People test their partners in all sorts of ways. As a couples counselor here in Chicago, I see it a lot in both men and women, whether it's a wife giving her husband the silent treatment while hoping that he proves his love for her or a husband who purposely withholds information to test his wife's interest in his life.
It's common, but is it healthy?
Testing is a roundabout way of asking for what we need without really being in touch with what we need. People test when they feel insecure or unsure. If I doubt my partner's love for me and I conduct a test, I do it because it feels better than making myself vulnerable by sharing honestly with my partner about my doubt. Testing is also a way to avoid taking responsibility for our part in the demise of a relationship. Sometimes, people test their partners knowing that they will fail. In these cases, failing the test is used as an excuse to end the relationship instead of the real, deep-rooted reason.

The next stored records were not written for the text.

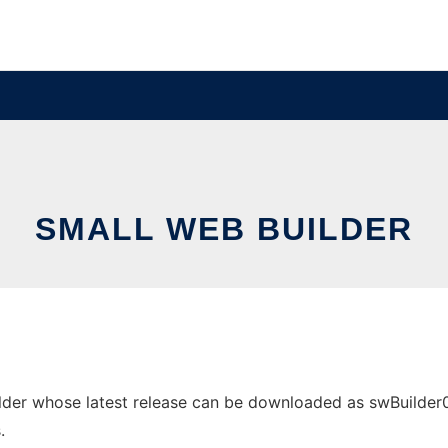
SMALL WEB BUILDER
der whose latest release can be downloaded as swBuilder097
.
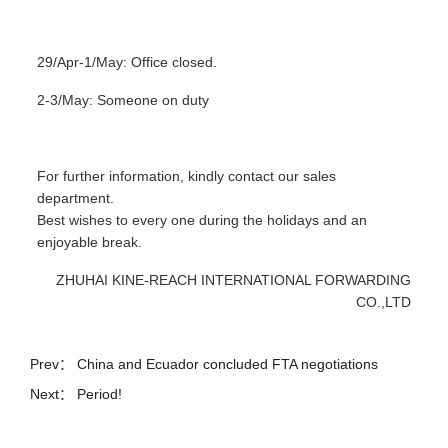
29/Apr-1/May: Office closed.
2-3/May: Someone on duty
For further information, kindly contact our sales
department.
Best wishes to every one during the holidays and an
enjoyable break.
ZHUHAI KINE-REACH INTERNATIONAL FORWARDING
CO.,LTD
Prev：
China and Ecuador concluded FTA negotiations
Next： Period!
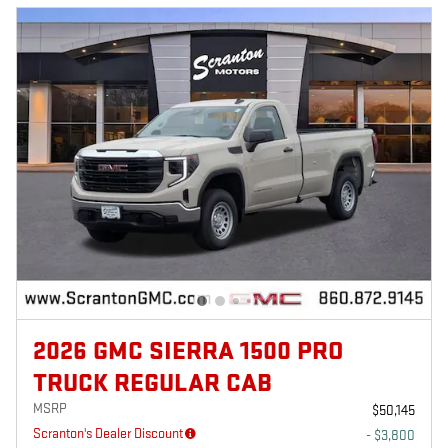
2026 GMC SIERRA 1500 PRO
TRUCK REGULAR CAB
MSRP
$50,145
Scranton's Dealer Discount
- $3,800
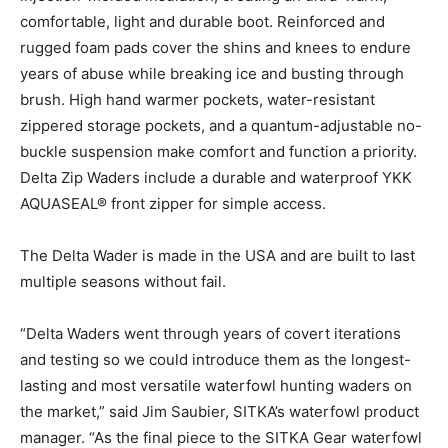
comfortable, light and durable boot. Reinforced and
rugged foam pads cover the shins and knees to endure
years of abuse while breaking ice and busting through
brush. High hand warmer pockets, water-resistant
zippered storage pockets, and a quantum-adjustable no-
buckle suspension make comfort and function a priority.
Delta Zip Waders include a durable and waterproof YKK
AQUASEAL® front zipper for simple access.
The Delta Wader is made in the USA and are built to last
multiple seasons without fail.
“Delta Waders went through years of covert iterations
and testing so we could introduce them as the longest-
lasting and most versatile waterfowl hunting waders on
the market,” said Jim Saubier, SITKA’s waterfowl product
manager. “As the final piece to the SITKA Gear waterfowl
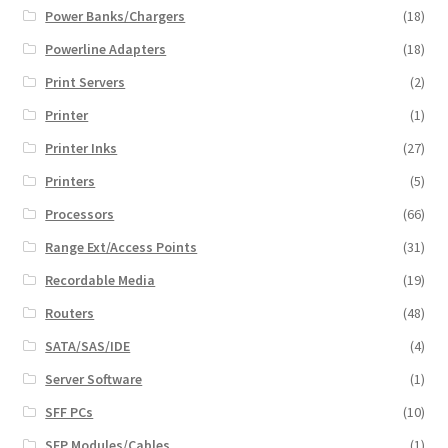
Power Banks/Chargers
(18)
Powerline Adapters
(18)
Print Servers
(2)
Printer
(1)
Printer Inks
(27)
Printers
(5)
Processors
(66)
Range Ext/Access Points
(31)
Recordable Media
(19)
Routers
(48)
SATA/SAS/IDE
(4)
Server Software
(1)
SFF PCs
(10)
SFP Modules/Cables
(1)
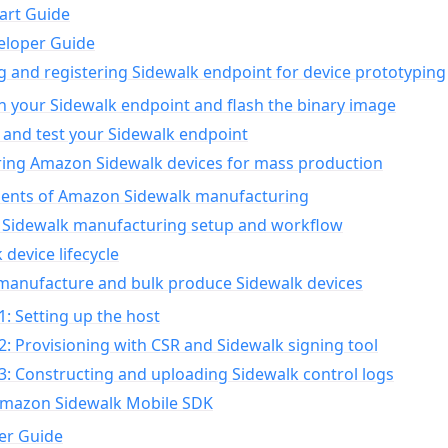
art Guide
eloper Guide
g and registering Sidewalk endpoint for device prototyping
n your Sidewalk endpoint and flash the binary image
 and test your Sidewalk endpoint
ing Amazon Sidewalk devices for mass production
nts of Amazon Sidewalk manufacturing
Sidewalk manufacturing setup and workflow
 device lifecycle
manufacture and bulk produce Sidewalk devices
1: Setting up the host
2: Provisioning with CSR and Sidewalk signing tool
3: Constructing and uploading Sidewalk control logs
Amazon Sidewalk Mobile SDK
er Guide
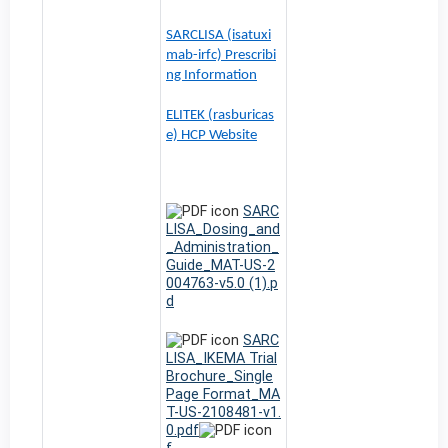
SARCLISA (isatuxi
mab-irfc) Prescribi
ng Information
ELITEK (rasburicas
e) HCP Website
SARC
LISA_Dosing_and
_Administration_
Guide_MAT-US-2
004763-v5.0 (1).p
d
SARC
LISA_IKEMA Trial
Brochure_Single
Page Format_MA
T-US-2108481-v1.
0.pdf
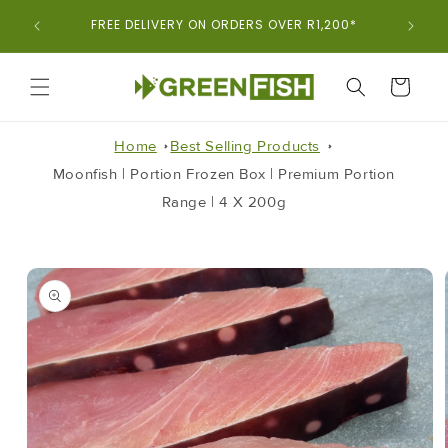
Skip To
ORDER
FREE DELIVERY ON ORDERS OVER R1,200*
Content
CART
Home
Best Selling Products
Moonfish | Portion Frozen Box | Premium Portion
Range | 4 X 200g
Skip To
Product
Information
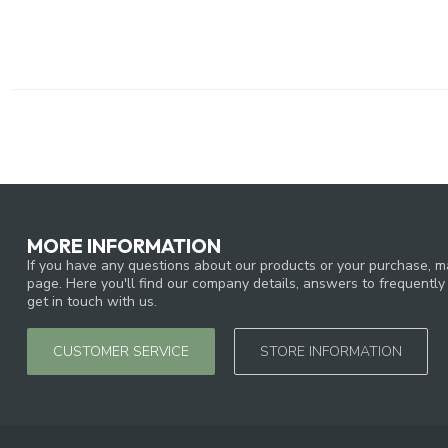
MORE INFORMATION
If you have any questions about our products or your purchase, ma
page. Here you'll find our company details, answers to frequentl
get in touch with us.
CUSTOMER SERVICE
STORE INFORMATION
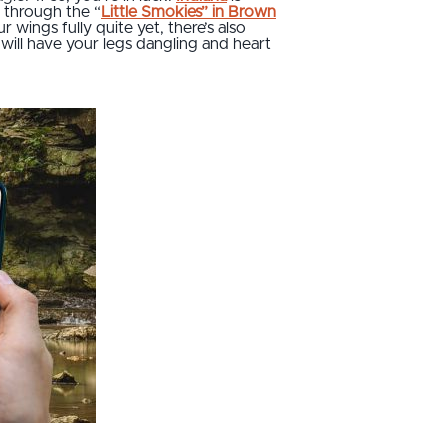
e through the “
Little Smokies” in Brown
r wings fully quite yet, there’s also
will have your legs dangling and heart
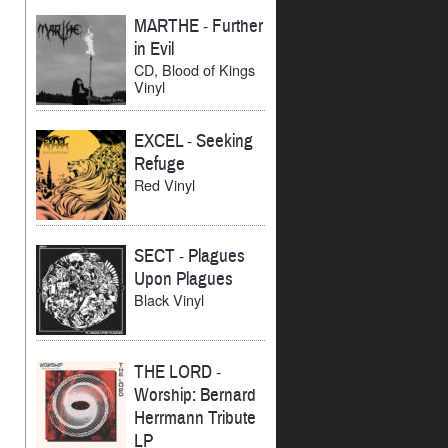
MARTHE
-
Further
in Evil
CD, Blood of Kings
Vinyl
EXCEL
-
Seeking
Refuge
Red Vinyl
SECT
-
Plagues
Upon Plagues
Black Vinyl
THE LORD
-
Worship: Bernard
Herrmann Tribute
LP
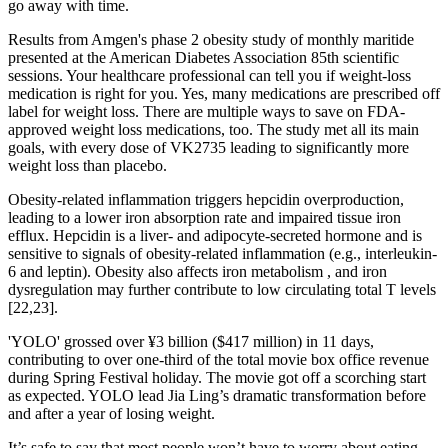
go away with time.
Results from Amgen's phase 2 obesity study of monthly maritide
presented at the American Diabetes Association 85th scientific
sessions. Your healthcare professional can tell you if weight-loss
medication is right for you. Yes, many medications are prescribed off
label for weight loss. There are multiple ways to save on FDA-
approved weight loss medications, too. The study met all its main
goals, with every dose of VK2735 leading to significantly more
weight loss than placebo.
Obesity-related inflammation triggers hepcidin overproduction,
leading to a lower iron absorption rate and impaired tissue iron
efflux. Hepcidin is a liver- and adipocyte-secreted hormone and is
sensitive to signals of obesity-related inflammation (e.g., interleukin-
6 and leptin). Obesity also affects iron metabolism , and iron
dysregulation may further contribute to low circulating total T levels
[22,23].
'YOLO' grossed over ¥3 billion ($417 million) in 11 days,
contributing to over one-third of the total movie box office revenue
during Spring Festival holiday. The movie got off a scorching start
as expected. YOLO lead Jia Ling’s dramatic transformation before
and after a year of losing weight.
It’s safe to say that most people won’t have to worry about eating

Stop testing, start asking!
Sometimes, being healthy means being uncomfortable—but only temporarily. The effort you expend setting up tests for your partner actually does more damage than if you just did the thing you were afraid to do in the first place! Brené Brown, an expert on vulnerability, describes it like this: "Vulnerability sounds like truth and feels like courage." It takes courage to look into why we do what we do.
The next time you feel the urge to "test" your partner, stop and ask yourself, "What is it I truly need to know here?" In other words, what do you hope your test proves or disproves? The strength of your partner's love? Her commitment to you? Your incompatibility as a couple? Next, notice what you're feeling and share with your partner and ignore that urge to set up a test.